### WRITTEN TASK
Restate the listing exactly and in full.

### SOURCE RECORDS
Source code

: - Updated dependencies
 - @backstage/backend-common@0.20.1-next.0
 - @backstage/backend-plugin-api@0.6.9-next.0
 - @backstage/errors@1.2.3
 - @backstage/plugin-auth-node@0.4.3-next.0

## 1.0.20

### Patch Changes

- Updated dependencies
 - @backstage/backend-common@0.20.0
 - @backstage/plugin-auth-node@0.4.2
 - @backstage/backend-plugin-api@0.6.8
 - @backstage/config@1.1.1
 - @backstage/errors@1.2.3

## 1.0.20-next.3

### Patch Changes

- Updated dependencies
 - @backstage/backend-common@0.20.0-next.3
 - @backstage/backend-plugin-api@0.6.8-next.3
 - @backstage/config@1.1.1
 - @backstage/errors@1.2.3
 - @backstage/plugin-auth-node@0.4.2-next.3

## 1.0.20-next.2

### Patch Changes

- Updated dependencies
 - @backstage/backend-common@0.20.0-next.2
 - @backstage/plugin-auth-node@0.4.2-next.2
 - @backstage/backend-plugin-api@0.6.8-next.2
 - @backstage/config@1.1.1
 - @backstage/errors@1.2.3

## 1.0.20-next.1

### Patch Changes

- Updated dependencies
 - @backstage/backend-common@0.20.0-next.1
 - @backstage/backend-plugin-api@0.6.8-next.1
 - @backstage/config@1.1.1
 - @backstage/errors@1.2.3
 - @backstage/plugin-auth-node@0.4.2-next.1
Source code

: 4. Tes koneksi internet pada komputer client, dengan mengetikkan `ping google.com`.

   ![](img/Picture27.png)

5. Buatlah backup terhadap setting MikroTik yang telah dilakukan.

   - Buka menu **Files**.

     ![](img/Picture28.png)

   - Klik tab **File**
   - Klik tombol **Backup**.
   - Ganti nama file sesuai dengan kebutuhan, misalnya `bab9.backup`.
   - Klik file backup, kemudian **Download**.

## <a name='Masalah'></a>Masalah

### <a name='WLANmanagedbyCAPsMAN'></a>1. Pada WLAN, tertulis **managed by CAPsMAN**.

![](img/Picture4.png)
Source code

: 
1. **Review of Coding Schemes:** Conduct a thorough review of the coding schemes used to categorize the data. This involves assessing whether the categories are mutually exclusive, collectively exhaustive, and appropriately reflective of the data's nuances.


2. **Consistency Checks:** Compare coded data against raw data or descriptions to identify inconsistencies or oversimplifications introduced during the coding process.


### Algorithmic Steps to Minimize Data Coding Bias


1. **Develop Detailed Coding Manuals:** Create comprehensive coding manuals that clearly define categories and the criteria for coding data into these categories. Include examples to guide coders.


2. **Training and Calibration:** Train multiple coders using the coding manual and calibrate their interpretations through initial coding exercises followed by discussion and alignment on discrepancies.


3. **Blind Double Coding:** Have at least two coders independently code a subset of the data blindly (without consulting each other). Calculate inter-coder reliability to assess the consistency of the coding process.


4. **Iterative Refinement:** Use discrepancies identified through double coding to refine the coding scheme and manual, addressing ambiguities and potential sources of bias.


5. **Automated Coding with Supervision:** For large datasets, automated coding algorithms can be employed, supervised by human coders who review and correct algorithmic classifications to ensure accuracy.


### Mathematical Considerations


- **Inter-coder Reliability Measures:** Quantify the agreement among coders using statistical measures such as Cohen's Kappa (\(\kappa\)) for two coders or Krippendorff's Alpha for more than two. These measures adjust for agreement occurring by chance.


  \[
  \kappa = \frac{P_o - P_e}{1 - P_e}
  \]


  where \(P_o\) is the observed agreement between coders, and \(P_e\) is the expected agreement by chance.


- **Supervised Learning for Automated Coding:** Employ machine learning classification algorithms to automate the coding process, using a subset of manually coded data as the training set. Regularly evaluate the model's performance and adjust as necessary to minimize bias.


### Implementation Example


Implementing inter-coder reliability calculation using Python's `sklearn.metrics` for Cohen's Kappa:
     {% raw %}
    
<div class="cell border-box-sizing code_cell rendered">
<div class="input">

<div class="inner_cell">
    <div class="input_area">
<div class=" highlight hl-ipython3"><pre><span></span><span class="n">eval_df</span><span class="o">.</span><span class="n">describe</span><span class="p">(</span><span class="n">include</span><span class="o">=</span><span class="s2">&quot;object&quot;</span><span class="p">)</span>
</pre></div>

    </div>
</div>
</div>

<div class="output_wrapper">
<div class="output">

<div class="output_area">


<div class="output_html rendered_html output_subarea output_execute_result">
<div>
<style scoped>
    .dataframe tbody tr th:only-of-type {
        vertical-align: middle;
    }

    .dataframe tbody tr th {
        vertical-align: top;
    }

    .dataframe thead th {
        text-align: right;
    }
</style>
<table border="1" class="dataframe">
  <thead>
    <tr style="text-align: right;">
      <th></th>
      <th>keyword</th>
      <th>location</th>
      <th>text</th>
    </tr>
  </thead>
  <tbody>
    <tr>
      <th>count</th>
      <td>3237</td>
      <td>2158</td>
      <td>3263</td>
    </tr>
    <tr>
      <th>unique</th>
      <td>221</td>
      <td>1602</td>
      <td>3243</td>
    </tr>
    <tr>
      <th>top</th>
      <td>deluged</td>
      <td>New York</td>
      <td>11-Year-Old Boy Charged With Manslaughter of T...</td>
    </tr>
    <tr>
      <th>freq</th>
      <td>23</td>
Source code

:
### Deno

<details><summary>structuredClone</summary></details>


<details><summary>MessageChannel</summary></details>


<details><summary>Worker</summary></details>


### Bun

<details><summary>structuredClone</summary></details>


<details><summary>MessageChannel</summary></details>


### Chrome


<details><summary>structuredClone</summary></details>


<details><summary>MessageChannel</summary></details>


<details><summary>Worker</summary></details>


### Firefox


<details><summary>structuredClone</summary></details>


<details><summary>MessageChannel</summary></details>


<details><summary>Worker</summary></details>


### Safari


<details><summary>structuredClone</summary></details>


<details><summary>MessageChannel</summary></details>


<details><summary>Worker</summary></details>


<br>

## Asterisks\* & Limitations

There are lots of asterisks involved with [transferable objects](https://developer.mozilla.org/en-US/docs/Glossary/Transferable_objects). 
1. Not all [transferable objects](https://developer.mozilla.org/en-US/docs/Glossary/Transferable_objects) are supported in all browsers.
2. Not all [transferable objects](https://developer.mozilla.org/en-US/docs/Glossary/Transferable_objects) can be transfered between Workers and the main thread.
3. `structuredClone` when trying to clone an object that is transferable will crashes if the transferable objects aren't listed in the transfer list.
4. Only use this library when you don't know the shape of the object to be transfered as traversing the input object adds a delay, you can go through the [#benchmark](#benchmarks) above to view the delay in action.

### RESULT
Source code

: - Updated dependencies
 - @backstage/backend-common@0.20.1-next.0
 - @backstage/backend-plugin-api@0.6.9-next.0
 - @backstage/errors@1.2.3
 - @backstage/plugin-auth-node@0.4.3-next.0

## 1.0.20

### Patch Changes

- Updated dependencies
 - @backstage/backend-common@0.20.0
 - @backstage/plugin-auth-node@0.4.2
 - @backstage/backend-plugin-api@0.6.8
 - @backstage/config@1.1.1
 - @backstage/errors@1.2.3

## 1.0.20-next.3

### Patch Changes

- Updated dependencies
 - @backstage/backend-common@0.20.0-next.3
 - @backstage/backend-plugin-api@0.6.8-next.3
 - @backstage/config@1.1.1
 - @backstage/errors@1.2.3
 - @backstage/plugin-auth-node@0.4.2-next.3

## 1.0.20-next.2

### Patch Changes

- Updated dependencies
 - @backstage/backend-common@0.20.0-next.2
 - @backstage/plugin-auth-node@0.4.2-next.2
 - @backstage/backend-plugin-api@0.6.8-next.2
 - @backstage/config@1.1.1
 - @backstage/errors@1.2.3

## 1.0.20-next.1

### Patch Changes

- Updated dependencies
 - @backstage/backend-common@0.20.0-next.1
 - @backstage/backend-plugin-api@0.6.8-next.1
 - @backstage/config@1.1.1
 - @backstage/errors@1.2.3
 - @backstage/plugin-auth-node@0.4.2-next.1
Source code

: 4. Tes koneksi internet pada komputer client, dengan mengetikkan `ping google.com`.

   ![](img/Picture27.png)

5. Buatlah backup terhadap setting MikroTik yang telah dilakukan.

   - Buka menu **Files**.

     ![](img/Picture28.png)

   - Klik tab **File**
   - Klik tombol **Backup**.
   - Ganti nama file sesuai dengan kebutuhan, misalnya `bab9.backup`.
   - Klik file backup, kemudian **Download**.

## <a name='Masalah'></a>Masalah

### <a name='WLANmanagedbyCAPsMAN'></a>1. Pada WLAN, tertulis **managed by CAPsMAN**.

![](img/Picture4.png)
Source code

: 
1. **Review of Coding Schemes:** Conduct a thorough review of the coding schemes used to categorize the data. This involves assessing whether the categories are mutually exclusive, collectively exhaustive, and appropriately reflective of the data's nuances.


2. **Consistency Checks:** Compare coded data against raw data or descriptions to identify inconsistencies or oversimplifications introduced during the coding process.


### Algorithmic Steps to Minimize Data Coding Bias


1. **Develop Detailed Coding Manuals:** Create comprehensive coding manuals that clearly define categories and the criteria for coding data into these categories. Include examples to guide coders.


2. **Training and Calibration:** Train multiple coders using the coding manual and calibrate their interpretations through initial coding exercises followed by discussion and alignment on discrepancies.


3. **Blind Double Coding:** Have at least two coders independently code a subset of the data blindly (without consulting each other). Calculate inter-coder reliability to assess the consistency of the coding process.


4. **Iterative Refinement:** Use discrepancies identified through double coding to refine the coding scheme and manual, addressing ambiguities and potential sources of bias.


5. **Automated Coding with Supervision:** For large datasets, automated coding algorithms can be employed, supervised by human coders who review and correct algorithmic classifications to ensure accuracy.


### Mathematical Considerations


- **Inter-coder Reliability Measures:** Quantify the agreement among coders using statistical measures such as Cohen's Kappa (\(\kappa\)) for two coders or Krippendorff's Alpha for more than two. These measures adjust for agreement occurring by chance.


  \[
  \kappa = \frac{P_o - P_e}{1 - P_e}
  \]


  where \(P_o\) is the observed agreement between coders, and \(P_e\) is the expected agreement by chance.


- **Supervised Learning for Automated Coding:** Employ machine learning classification algorithms to automate the coding process, using a subset of manually coded data as the training set. Regularly evaluate the model's performance and adjust as necessary to minimize bias.


### Implementation Example


Implementing inter-coder reliability calculation using Python's `sklearn.metrics` for Cohen's Kappa:
     {% raw %}
    
<div class="cell border-box-sizing code_cell rendered">
<div class="input">

<div class="inner_cell">
    <div class="input_area">
<div class=" highlight hl-ipython3"><pre><span></span><span class="n">eval_df</span><span class="o">.</span><span class="n">describe</span><span class="p">(</span><span class="n">include</span><span class="o">=</span><span class="s2">&quot;object&quot;</span><span class="p">)</span>
</pre></div>

    </div>
</div>
</div>

<div class="output_wrapper">
<div class="output">

<div class="output_area">


<div class="output_html rendered_html output_subarea output_execute_result">
<div>
<style scoped>
    .dataframe tbody tr th:only-of-type {
        vertical-align: middle;
    }

    .dataframe tbody tr th {
        vertical-align: top;
    }

    .dataframe thead th {
        text-align: right;
    }
</style>
<table border="1" class="dataframe">
  <thead>
    <tr style="text-align: right;">
      <th></th>
      <th>keyword</th>
      <th>location</th>
      <th>text</th>
    </tr>
  </thead>
  <tbody>
    <tr>
      <th>count</th>
      <td>3237</td>
      <td>2158</td>
      <td>3263</td>
    </tr>
    <tr>
      <th>unique</th>
      <td>221</td>
      <td>1602</td>
      <td>3243</td>
    </tr>
    <tr>
      <th>top</th>
      <td>deluged</td>
      <td>New York</td>
      <td>11-Year-Old Boy Charged With Manslaughter of T...</td>
    </tr>
    <tr>
      <th>freq</th>
      <td>23</td>
Source code

:
### Deno

<details><summary>structuredClone</summary></details>


<details><summary>MessageChannel</summary></details>


<details><summary>Worker</summary></details>


### Bun

<details><summary>structuredClone</summary></details>


<details><summary>MessageChannel</summary></details>


### Chrome


<details><summary>structuredClone</summary></details>


<details><summary>MessageChannel</summary></details>


<details><summary>Worker</summary></details>


### Firefox


<details><summary>structuredClone</summary></details>


<details><summary>MessageChannel</summary></details>


<details><summary>Worker</summary></details>


### Safari


<details><summary>structuredClone</summary></details>


<details><summary>MessageChannel</summary></details>


<details><summary>Worker</summary></details>


<br>

## Asterisks\* & Limitations

There are lots of asterisks involved with [transferable objects](https://developer.mozilla.org/en-US/docs/Glossary/Transferable_objects). 
1. Not all [transferable objects](https://developer.mozilla.org/en-US/docs/Glossary/Transferable_objects) are supported in all browsers.
2. Not all [transferable objects](https://developer.mozilla.org/en-US/docs/Glossary/Transferable_objects) can be transfered between Workers and the main thread.
3. `structuredClone` when trying to clone an object that is transferable will crashes if the transferable objects aren't listed in the transfer list.
4. Only use this library when you don't know the shape of the object to be transfered as traversing the input object adds a delay, you can go through the [#benchmark](#benchmarks) above to view the delay in action.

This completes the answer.